Geithner then proceeded twice more to reiterate the importance of the 18-month timeline forgetting through the election. 
How’s that for taking the long-term view?
Two other points are worth noting from the interview. The Treasury secretary blamed this year’s slow rate of economic growth partly on “a lot of bad weather” — and also on the fact that “oil prices went up.”  Of course, Americans wouldn’t be as vulnerable in the long-term to rising oil prices if the Obama administration weren’t so adamantly opposed to domestic exploration.
In the course of the interview, Wallace also observed that “Republicans have offered several specific plans to deal with the national debt,” noting, “They have the Ryan plan. They had cap, cut and balance. You guys have no plan….”

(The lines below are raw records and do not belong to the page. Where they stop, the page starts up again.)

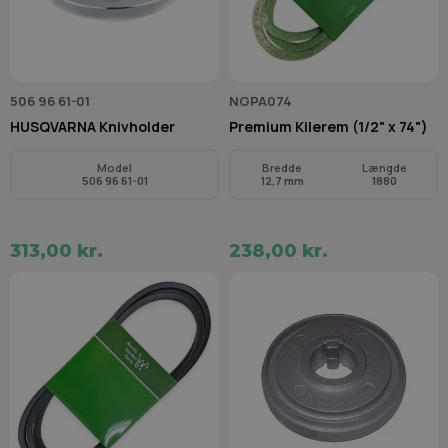
506 96 61-01
NGPA074
HUSQVARNA Knivholder
Premium Kilerem (1/2" x 74")
Model
Bredde
Længde
506 96 61-01
12,7 mm
1880
313,00 kr.
238,00 kr.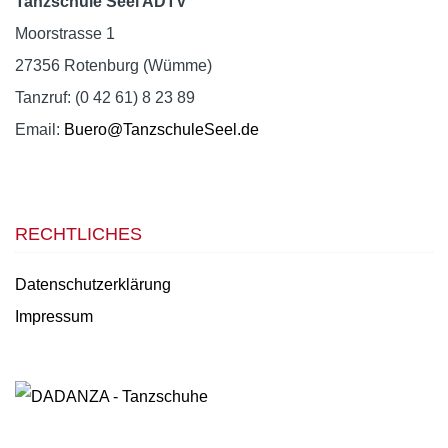
Tanzschule Seel ADTV
Moorstrasse 1
27356 Rotenburg (Wümme)
Tanzruf: (0 42 61) 8 23 89
Email:
Buero@TanzschuleSeel.de
RECHTLICHES
Datenschutzerklärung
Impressum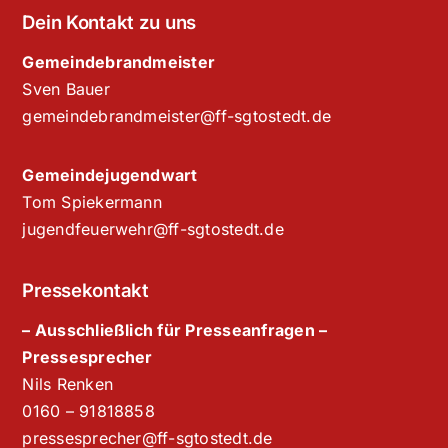
Dein Kontakt zu uns
Gemeindebrandmeister
Sven Bauer
gemeindebrandmeister@ff-sgtostedt.de
Gemeindejugendwart
Tom Spiekermann
jugendfeuerwehr@ff-sgtostedt.de
Pressekontakt
– Ausschließlich für Presseanfragen –
Pressesprecher
Nils Renken
‭0160 – 91818858‬
pressesprecher@ff-sgtostedt.de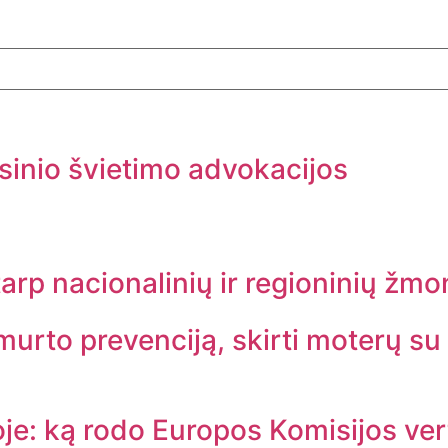
sinio švietimo advokacijos
tarp nacionalinių ir regioninių žmo
urto prevenciją, skirti moterų su 
oje: ką rodo Europos Komisijos ve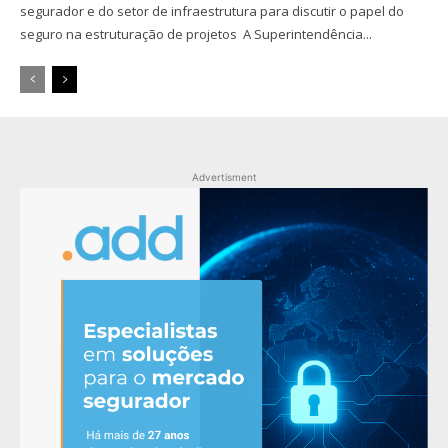
segurador e do setor de infraestrutura para discutir o papel do
seguro na estruturação de projetos A Superintendência...
Advertisment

Geithner replied that Obama has “a framework.” Wallace responded, “…which the CBO director said is so fuzzy, he couldn’t even score it.”  Geithner then repeated the principal Democratic talking point against Ryan’s bold and responsible plan to reform Medicare — that it would allegedly, in Geithner’s words, “require beneficiaries of Medicare to pay $6,500 a year more…for Medicare benefits than they do today.” 
That claim, however, contradicts 40 years of empirical evidence about whether the government or the private sector does a better job of controlling health costs. It also obscures the fact that the Ryan plan wouldn’t affect anyone who’s currently at least 55 years of age. In fact, Ryan’s Medicare reforms wouldn’t even go into effect for more than a decade (in 2022) — a lot more than 18 months from now.